> **Aim**
Show every line of the rows that contains the string "planeOp".
-*-
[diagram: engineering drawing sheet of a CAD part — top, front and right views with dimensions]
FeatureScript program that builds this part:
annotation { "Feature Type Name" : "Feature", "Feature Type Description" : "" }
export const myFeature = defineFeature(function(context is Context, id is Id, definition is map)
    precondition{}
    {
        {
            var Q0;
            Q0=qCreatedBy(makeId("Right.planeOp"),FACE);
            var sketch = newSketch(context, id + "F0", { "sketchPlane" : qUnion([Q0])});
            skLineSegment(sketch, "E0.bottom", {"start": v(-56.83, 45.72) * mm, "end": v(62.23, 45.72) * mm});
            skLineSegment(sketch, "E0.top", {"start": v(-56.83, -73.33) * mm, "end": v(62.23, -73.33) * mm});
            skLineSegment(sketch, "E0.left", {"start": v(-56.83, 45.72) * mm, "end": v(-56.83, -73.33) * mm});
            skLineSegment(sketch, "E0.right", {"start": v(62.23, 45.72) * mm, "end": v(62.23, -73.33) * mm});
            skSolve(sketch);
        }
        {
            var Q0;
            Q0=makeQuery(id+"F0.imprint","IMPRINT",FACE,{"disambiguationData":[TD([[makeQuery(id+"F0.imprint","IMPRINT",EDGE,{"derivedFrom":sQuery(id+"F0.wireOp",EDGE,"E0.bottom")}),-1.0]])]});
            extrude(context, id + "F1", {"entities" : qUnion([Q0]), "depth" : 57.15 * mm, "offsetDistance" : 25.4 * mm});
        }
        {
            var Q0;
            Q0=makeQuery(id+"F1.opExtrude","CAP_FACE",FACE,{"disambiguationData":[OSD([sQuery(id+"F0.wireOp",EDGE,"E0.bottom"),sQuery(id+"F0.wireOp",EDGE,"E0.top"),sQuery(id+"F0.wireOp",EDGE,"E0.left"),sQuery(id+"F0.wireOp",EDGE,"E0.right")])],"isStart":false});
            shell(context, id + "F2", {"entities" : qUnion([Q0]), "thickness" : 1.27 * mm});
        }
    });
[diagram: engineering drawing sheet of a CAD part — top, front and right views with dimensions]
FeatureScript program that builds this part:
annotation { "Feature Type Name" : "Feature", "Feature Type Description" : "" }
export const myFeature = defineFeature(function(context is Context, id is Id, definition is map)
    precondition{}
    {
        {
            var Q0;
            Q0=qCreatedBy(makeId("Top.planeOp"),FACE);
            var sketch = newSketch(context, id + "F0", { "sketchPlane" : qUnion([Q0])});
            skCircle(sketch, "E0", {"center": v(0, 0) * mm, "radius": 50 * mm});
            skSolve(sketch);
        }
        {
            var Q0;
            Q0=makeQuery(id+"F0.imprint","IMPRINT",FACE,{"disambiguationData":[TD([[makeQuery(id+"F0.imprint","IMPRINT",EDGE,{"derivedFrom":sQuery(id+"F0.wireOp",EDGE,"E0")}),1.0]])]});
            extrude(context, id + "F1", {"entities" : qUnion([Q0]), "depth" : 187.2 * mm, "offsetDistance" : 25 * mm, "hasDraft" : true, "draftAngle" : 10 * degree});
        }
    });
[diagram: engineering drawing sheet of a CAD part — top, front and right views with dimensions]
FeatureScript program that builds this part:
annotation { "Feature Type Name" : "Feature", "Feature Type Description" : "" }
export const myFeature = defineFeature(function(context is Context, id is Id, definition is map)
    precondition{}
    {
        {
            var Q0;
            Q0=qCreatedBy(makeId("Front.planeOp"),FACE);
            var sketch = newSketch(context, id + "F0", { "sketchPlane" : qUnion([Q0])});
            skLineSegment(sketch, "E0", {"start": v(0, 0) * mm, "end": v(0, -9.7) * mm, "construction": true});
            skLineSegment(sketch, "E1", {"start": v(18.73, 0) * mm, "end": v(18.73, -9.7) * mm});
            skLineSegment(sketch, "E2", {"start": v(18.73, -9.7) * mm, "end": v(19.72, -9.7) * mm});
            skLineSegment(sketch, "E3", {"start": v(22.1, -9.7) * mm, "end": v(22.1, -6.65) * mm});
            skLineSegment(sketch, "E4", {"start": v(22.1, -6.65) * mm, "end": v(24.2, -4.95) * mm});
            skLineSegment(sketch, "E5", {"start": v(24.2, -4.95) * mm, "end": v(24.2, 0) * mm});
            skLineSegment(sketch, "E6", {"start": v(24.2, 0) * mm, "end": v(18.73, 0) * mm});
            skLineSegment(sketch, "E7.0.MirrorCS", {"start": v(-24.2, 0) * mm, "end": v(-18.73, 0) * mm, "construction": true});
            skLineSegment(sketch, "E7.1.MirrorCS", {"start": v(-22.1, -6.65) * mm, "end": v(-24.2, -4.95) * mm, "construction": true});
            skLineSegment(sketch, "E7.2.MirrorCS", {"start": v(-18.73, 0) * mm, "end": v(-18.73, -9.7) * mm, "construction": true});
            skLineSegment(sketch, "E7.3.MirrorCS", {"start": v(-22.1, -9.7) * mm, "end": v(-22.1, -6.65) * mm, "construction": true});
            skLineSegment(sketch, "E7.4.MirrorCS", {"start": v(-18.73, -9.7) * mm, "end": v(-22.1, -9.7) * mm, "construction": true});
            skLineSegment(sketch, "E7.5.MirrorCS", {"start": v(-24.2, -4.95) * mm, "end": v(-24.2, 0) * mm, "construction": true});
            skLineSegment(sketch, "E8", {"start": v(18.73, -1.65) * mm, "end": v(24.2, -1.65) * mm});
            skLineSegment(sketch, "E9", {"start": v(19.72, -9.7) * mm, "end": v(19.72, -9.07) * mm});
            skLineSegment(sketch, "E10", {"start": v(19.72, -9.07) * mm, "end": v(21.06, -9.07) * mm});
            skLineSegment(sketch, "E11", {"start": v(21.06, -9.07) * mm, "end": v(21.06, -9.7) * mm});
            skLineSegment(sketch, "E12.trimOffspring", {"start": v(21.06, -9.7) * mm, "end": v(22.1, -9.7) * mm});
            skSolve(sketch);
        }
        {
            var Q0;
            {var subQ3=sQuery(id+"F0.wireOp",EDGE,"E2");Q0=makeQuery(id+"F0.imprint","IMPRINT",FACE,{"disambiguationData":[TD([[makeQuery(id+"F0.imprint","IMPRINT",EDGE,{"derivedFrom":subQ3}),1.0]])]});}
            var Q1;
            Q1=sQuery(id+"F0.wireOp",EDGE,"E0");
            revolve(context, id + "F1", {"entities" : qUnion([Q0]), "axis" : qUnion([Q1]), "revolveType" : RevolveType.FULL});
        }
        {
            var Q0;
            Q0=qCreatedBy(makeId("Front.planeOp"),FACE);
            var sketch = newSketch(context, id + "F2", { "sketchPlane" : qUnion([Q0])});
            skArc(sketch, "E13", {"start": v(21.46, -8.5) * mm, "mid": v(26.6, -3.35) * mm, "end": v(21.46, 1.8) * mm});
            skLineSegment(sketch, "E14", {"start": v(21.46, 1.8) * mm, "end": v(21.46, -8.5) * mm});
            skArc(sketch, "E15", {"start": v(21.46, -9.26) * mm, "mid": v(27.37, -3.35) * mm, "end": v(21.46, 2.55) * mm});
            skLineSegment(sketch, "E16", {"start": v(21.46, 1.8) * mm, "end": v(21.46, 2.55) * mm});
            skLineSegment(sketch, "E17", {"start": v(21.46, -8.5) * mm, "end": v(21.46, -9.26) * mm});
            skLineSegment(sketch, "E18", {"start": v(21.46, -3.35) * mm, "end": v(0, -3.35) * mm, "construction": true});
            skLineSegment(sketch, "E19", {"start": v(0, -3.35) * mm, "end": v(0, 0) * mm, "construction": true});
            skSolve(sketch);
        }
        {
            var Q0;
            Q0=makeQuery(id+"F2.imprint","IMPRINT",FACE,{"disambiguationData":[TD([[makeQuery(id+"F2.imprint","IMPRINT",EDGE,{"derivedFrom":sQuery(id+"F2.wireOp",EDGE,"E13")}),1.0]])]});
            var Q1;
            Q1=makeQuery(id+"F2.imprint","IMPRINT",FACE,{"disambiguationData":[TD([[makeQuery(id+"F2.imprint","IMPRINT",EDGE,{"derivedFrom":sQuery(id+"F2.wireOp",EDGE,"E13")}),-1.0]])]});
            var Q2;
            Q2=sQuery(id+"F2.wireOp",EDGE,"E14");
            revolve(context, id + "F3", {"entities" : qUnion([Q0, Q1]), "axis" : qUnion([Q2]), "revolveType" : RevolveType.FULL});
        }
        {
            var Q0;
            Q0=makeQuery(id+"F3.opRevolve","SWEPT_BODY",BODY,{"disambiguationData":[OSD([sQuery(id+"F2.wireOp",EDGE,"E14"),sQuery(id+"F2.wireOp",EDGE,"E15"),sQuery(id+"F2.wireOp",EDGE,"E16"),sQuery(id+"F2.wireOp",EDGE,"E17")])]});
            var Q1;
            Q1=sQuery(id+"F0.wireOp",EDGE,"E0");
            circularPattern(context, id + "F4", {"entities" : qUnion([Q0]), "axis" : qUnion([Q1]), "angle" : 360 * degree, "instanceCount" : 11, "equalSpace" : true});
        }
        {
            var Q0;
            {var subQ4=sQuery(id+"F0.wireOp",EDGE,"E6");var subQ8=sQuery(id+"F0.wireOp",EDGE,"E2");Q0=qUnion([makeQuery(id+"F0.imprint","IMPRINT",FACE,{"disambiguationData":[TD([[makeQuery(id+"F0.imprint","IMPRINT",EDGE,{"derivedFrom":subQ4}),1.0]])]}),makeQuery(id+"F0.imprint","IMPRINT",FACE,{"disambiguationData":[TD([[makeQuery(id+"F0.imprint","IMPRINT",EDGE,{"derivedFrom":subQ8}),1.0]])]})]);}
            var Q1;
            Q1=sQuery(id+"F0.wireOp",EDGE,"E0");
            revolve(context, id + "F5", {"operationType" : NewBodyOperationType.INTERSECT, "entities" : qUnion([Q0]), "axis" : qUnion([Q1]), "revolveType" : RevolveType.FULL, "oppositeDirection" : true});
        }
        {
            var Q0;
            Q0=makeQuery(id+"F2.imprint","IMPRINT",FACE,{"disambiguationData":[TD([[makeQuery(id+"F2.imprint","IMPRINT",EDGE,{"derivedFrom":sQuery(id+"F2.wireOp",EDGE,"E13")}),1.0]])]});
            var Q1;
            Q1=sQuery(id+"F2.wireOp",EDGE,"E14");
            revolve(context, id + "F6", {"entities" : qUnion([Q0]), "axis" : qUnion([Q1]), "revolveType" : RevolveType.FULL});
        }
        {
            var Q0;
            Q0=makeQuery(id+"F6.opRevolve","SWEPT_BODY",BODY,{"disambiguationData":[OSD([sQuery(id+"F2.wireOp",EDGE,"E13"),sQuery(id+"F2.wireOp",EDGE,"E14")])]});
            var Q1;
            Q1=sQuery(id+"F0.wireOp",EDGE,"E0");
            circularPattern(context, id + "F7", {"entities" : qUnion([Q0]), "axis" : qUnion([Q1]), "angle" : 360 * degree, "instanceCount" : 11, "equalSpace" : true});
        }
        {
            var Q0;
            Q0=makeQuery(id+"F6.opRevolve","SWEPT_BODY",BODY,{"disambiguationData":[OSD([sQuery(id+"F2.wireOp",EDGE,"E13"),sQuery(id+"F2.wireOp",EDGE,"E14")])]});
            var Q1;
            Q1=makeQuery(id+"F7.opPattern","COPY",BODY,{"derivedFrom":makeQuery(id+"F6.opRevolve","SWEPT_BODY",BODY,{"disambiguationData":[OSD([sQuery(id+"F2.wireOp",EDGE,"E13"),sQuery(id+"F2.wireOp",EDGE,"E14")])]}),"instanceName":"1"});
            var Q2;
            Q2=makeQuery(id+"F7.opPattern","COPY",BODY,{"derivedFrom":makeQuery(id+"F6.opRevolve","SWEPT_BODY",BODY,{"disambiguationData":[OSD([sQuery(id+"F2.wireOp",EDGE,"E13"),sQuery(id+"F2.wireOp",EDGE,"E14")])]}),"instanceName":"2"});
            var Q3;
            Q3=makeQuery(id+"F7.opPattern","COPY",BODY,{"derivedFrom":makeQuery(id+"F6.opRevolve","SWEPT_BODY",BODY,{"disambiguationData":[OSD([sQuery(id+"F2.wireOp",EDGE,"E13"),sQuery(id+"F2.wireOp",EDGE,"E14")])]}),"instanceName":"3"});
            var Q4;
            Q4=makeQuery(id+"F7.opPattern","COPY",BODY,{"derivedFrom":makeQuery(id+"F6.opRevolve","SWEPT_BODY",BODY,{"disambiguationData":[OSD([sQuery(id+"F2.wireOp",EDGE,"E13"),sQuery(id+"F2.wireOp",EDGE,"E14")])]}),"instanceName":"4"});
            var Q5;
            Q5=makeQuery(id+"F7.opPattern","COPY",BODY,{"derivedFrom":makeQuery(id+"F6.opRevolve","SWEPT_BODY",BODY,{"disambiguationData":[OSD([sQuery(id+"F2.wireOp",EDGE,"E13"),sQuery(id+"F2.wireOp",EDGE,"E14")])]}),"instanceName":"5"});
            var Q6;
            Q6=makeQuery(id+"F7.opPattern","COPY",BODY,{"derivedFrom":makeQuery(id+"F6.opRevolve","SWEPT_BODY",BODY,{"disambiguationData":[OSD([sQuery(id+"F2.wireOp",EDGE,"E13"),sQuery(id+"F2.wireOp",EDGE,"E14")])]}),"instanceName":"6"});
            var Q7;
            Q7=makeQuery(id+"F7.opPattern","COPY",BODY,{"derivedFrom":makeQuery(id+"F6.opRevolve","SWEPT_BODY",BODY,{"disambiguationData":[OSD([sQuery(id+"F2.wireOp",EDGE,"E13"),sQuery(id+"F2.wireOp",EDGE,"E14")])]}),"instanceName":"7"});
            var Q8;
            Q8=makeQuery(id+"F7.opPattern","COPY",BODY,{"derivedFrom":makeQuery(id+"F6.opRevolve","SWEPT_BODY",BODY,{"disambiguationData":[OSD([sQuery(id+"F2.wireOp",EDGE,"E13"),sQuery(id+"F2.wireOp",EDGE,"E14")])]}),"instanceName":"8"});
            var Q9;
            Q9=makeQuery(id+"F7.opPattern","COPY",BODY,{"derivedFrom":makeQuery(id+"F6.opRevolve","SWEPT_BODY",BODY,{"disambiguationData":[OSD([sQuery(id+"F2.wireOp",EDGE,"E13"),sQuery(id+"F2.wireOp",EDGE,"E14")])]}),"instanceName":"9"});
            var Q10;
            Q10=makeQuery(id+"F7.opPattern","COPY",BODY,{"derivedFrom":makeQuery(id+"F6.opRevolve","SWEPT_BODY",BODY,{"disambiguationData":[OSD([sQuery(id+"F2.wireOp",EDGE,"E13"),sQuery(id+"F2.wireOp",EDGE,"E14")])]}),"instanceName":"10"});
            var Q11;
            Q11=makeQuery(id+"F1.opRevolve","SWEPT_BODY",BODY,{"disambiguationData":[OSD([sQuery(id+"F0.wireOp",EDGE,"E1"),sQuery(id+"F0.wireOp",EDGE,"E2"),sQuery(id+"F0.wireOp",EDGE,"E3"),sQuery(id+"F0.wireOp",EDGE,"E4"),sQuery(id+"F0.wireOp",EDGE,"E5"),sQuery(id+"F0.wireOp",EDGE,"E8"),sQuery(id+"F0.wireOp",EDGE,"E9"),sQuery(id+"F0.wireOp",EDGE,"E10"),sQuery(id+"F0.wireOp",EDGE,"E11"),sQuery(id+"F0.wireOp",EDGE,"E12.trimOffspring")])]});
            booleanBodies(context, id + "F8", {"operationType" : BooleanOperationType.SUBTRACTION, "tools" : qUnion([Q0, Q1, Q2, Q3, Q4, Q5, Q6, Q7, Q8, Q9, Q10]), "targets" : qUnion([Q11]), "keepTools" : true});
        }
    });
-*-
> **Task result**
            Q0=qCreatedBy(makeId("Right.planeOp"),FACE);
            Q0=qCreatedBy(makeId("Top.planeOp"),FACE);
            Q0=qCreatedBy(makeId("Front.planeOp"),FACE);
            Q0=qCreatedBy(makeId("Front.planeOp"),FACE);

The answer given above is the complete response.